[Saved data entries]
╭──
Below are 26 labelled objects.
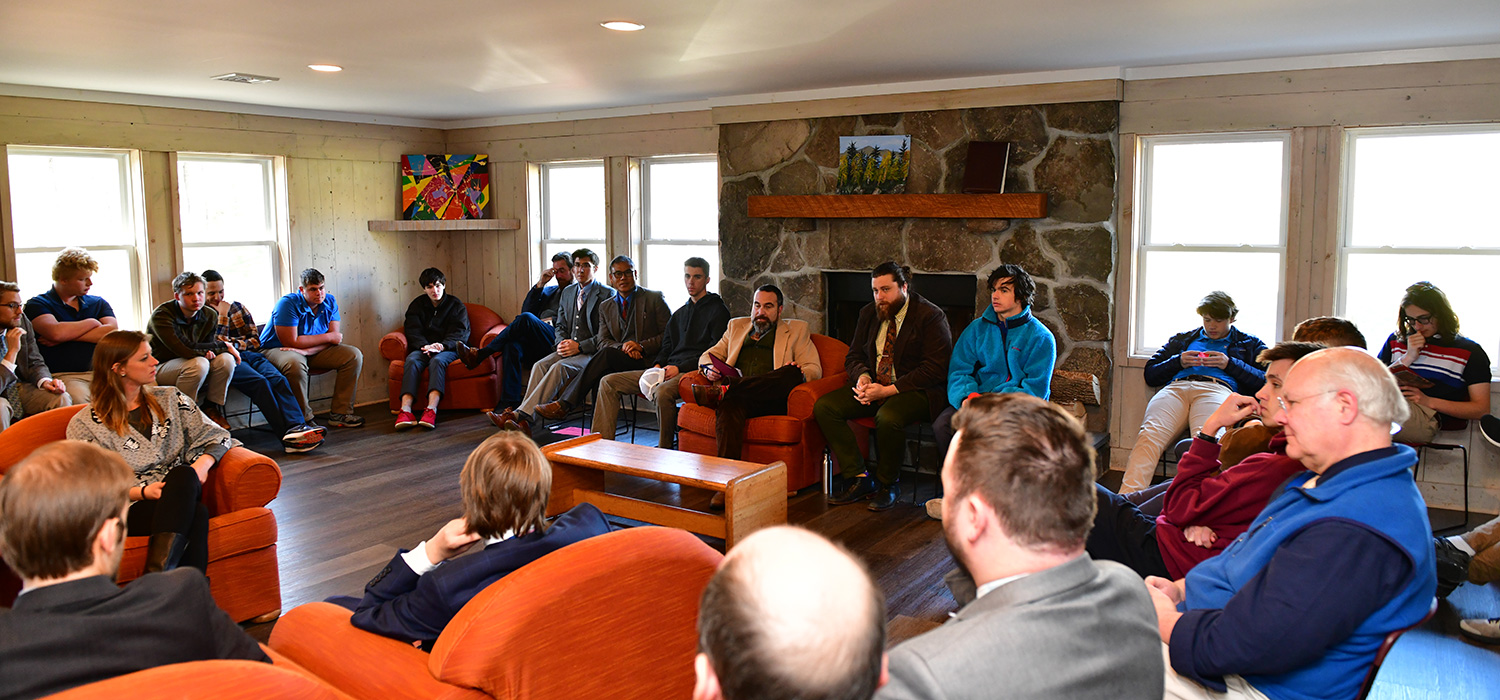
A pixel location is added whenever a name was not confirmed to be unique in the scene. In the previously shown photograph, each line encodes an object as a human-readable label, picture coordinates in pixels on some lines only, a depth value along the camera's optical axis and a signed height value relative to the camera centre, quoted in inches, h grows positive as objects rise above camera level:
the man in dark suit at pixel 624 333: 254.4 -20.2
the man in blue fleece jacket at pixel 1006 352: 194.4 -19.0
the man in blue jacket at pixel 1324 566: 69.4 -22.2
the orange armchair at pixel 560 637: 74.0 -30.2
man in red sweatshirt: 101.3 -26.6
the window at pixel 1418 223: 191.6 +5.9
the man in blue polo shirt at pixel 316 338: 280.8 -22.7
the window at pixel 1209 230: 210.7 +5.2
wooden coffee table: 160.2 -38.1
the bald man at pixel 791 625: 35.4 -13.3
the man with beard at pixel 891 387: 203.3 -27.0
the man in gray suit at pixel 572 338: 262.7 -22.7
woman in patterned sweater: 130.8 -26.0
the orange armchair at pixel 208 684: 55.6 -24.6
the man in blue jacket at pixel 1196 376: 192.2 -24.7
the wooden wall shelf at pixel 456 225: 316.2 +10.4
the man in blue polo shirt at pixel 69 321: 231.6 -14.5
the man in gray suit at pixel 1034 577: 48.7 -16.9
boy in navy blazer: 85.1 -25.4
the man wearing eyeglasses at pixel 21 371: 210.8 -24.0
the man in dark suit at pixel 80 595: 64.1 -23.1
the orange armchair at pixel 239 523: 138.9 -37.1
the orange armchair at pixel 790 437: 208.8 -38.3
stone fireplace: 218.5 +7.3
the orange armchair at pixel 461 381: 293.4 -36.6
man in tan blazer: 210.2 -24.6
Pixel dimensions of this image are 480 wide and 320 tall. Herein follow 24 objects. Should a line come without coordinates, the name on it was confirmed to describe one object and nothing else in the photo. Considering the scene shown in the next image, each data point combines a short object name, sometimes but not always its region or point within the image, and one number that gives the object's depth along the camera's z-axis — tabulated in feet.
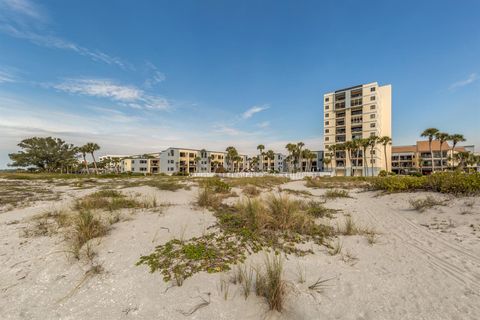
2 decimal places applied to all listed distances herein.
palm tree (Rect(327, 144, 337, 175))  182.07
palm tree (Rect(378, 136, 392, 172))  156.20
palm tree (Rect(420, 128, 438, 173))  147.13
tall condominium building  178.40
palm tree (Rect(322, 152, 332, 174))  197.16
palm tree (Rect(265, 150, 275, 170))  269.85
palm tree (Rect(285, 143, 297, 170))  197.98
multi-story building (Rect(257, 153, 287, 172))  342.64
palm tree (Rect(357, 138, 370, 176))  151.64
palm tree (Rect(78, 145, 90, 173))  190.27
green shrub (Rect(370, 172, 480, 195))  31.59
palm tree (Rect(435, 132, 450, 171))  148.36
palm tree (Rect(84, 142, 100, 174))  189.20
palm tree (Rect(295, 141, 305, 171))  199.61
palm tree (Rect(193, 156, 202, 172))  253.69
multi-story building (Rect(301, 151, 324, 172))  270.55
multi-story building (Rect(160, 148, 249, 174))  247.50
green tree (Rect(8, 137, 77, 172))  188.07
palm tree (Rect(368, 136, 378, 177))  153.58
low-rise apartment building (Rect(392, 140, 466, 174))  220.43
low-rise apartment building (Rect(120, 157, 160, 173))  265.75
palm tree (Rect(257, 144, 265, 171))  235.20
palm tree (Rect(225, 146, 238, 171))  218.79
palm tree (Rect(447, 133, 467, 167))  151.74
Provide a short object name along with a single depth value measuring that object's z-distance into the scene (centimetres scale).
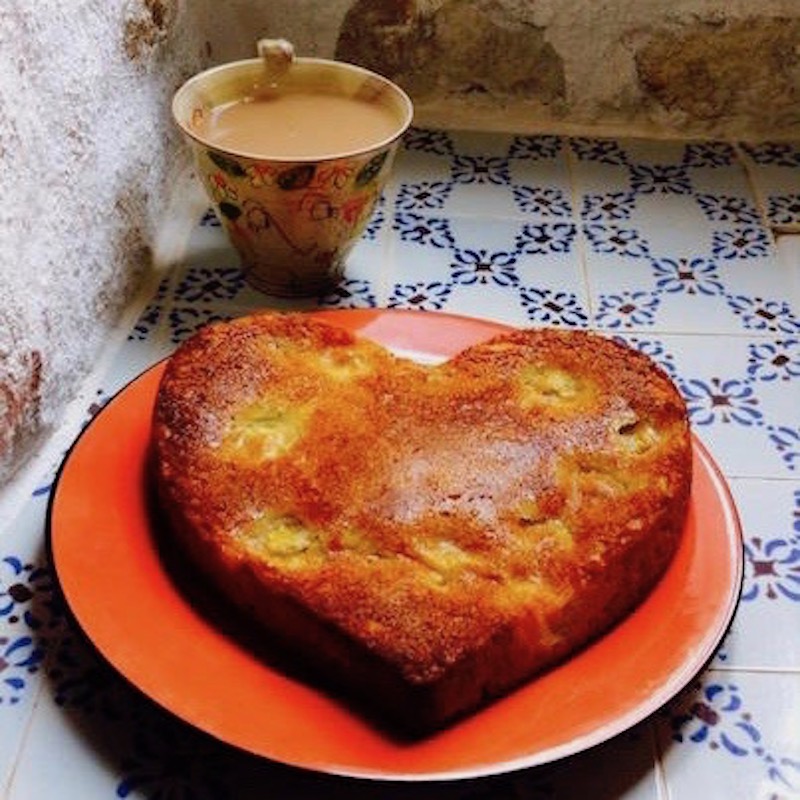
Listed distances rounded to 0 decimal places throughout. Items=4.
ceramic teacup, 82
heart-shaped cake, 55
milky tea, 86
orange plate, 53
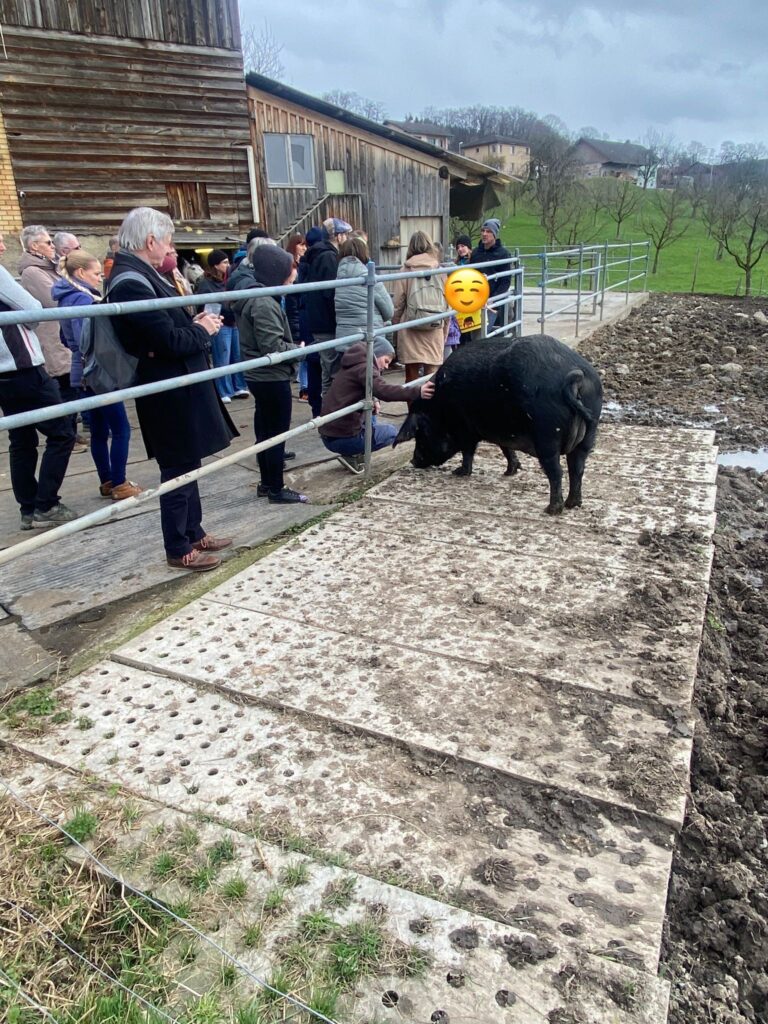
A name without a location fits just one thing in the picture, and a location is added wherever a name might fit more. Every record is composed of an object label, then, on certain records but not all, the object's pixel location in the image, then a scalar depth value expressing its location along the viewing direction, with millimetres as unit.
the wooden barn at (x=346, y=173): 13352
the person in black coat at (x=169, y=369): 3164
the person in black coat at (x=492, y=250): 8539
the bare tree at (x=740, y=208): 25594
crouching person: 4832
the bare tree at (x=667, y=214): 30175
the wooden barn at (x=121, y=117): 10602
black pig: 4133
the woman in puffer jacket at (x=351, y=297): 5797
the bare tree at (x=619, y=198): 34559
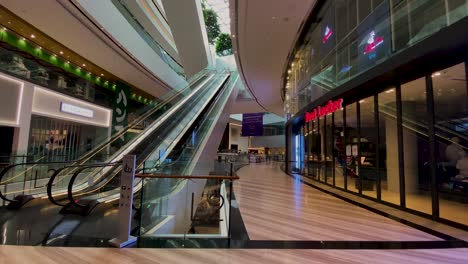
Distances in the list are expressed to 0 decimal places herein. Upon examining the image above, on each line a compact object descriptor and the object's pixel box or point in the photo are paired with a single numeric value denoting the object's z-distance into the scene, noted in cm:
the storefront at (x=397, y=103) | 407
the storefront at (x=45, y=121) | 774
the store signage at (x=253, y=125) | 2111
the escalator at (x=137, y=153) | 462
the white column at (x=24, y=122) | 812
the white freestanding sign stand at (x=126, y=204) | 305
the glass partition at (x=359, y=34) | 421
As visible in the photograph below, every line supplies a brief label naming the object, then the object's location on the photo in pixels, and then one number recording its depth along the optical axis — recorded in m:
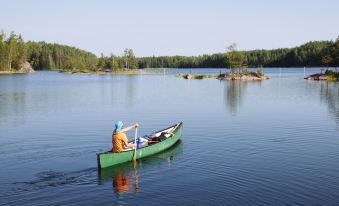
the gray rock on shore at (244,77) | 127.38
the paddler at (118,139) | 23.83
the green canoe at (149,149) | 22.67
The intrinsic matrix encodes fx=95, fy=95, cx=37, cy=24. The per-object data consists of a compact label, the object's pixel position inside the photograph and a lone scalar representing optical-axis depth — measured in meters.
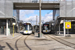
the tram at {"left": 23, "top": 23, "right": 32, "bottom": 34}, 27.02
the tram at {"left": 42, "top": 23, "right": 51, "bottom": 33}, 31.73
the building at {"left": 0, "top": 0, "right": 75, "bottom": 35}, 21.30
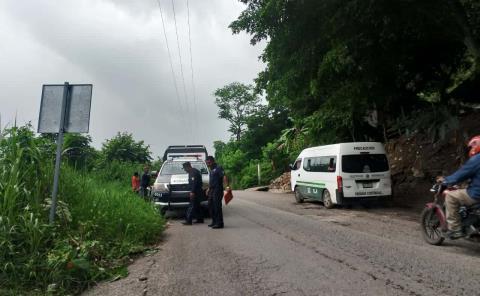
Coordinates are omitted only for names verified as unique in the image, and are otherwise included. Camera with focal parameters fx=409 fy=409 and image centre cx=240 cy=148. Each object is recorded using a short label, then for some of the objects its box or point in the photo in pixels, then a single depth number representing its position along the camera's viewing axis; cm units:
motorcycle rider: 627
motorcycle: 638
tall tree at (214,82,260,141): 7350
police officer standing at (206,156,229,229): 989
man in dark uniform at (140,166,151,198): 1511
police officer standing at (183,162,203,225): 1071
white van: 1334
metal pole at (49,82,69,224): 596
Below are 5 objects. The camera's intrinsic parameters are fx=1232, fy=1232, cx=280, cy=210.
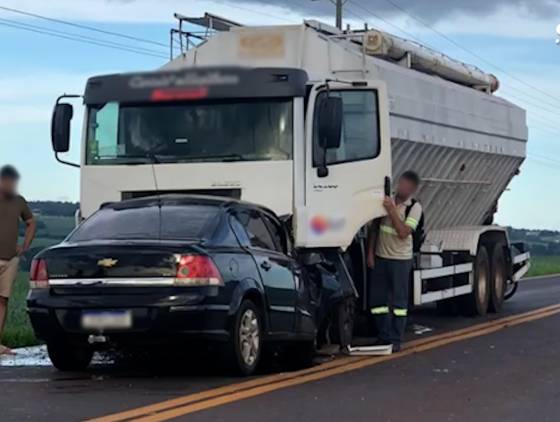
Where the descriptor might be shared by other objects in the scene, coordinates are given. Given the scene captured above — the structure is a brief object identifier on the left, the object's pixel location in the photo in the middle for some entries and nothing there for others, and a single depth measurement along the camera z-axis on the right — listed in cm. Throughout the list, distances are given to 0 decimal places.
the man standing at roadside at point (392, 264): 1359
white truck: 1295
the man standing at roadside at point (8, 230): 1316
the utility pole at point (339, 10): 4150
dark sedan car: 1057
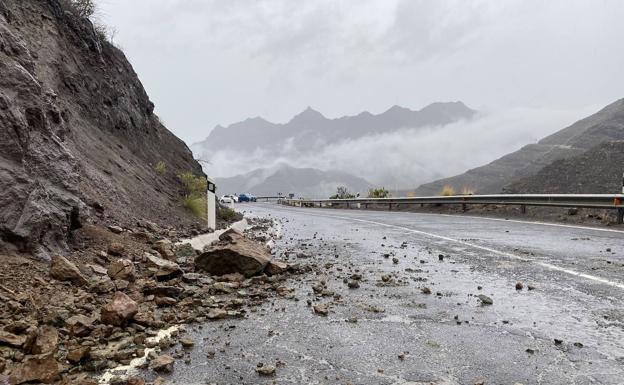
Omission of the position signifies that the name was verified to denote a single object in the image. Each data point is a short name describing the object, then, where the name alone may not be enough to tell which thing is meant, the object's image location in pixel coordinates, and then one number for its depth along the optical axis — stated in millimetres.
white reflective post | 12504
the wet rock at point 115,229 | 7845
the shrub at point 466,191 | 27825
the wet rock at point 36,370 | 2973
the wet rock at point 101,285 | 4973
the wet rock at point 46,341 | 3420
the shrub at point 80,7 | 15245
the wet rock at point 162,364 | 3387
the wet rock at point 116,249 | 6730
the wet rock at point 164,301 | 4988
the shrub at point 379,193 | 39844
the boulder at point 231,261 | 6605
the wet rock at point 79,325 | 3812
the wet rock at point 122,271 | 5586
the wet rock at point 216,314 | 4703
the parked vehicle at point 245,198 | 81062
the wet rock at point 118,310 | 4105
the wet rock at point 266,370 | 3361
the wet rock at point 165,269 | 5973
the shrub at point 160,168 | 15414
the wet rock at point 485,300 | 5189
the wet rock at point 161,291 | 5250
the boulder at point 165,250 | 7352
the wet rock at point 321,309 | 4877
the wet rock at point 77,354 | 3402
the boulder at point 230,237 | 7505
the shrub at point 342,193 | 50312
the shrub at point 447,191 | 28816
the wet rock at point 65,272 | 4941
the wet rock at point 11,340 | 3373
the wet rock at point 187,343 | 3885
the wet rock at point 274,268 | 6855
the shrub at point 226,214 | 17308
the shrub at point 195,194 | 13984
╰──
[EXERCISE OBJECTIVE] Lines from the entries that contain the string "multi" are what must be copied.

[WRITTEN RESPONSE]
multi-story building (Rect(257, 153, 287, 172))  342.64
multi-story building (Rect(301, 151, 324, 172))  270.55
multi-story building (Rect(160, 148, 249, 174))  247.50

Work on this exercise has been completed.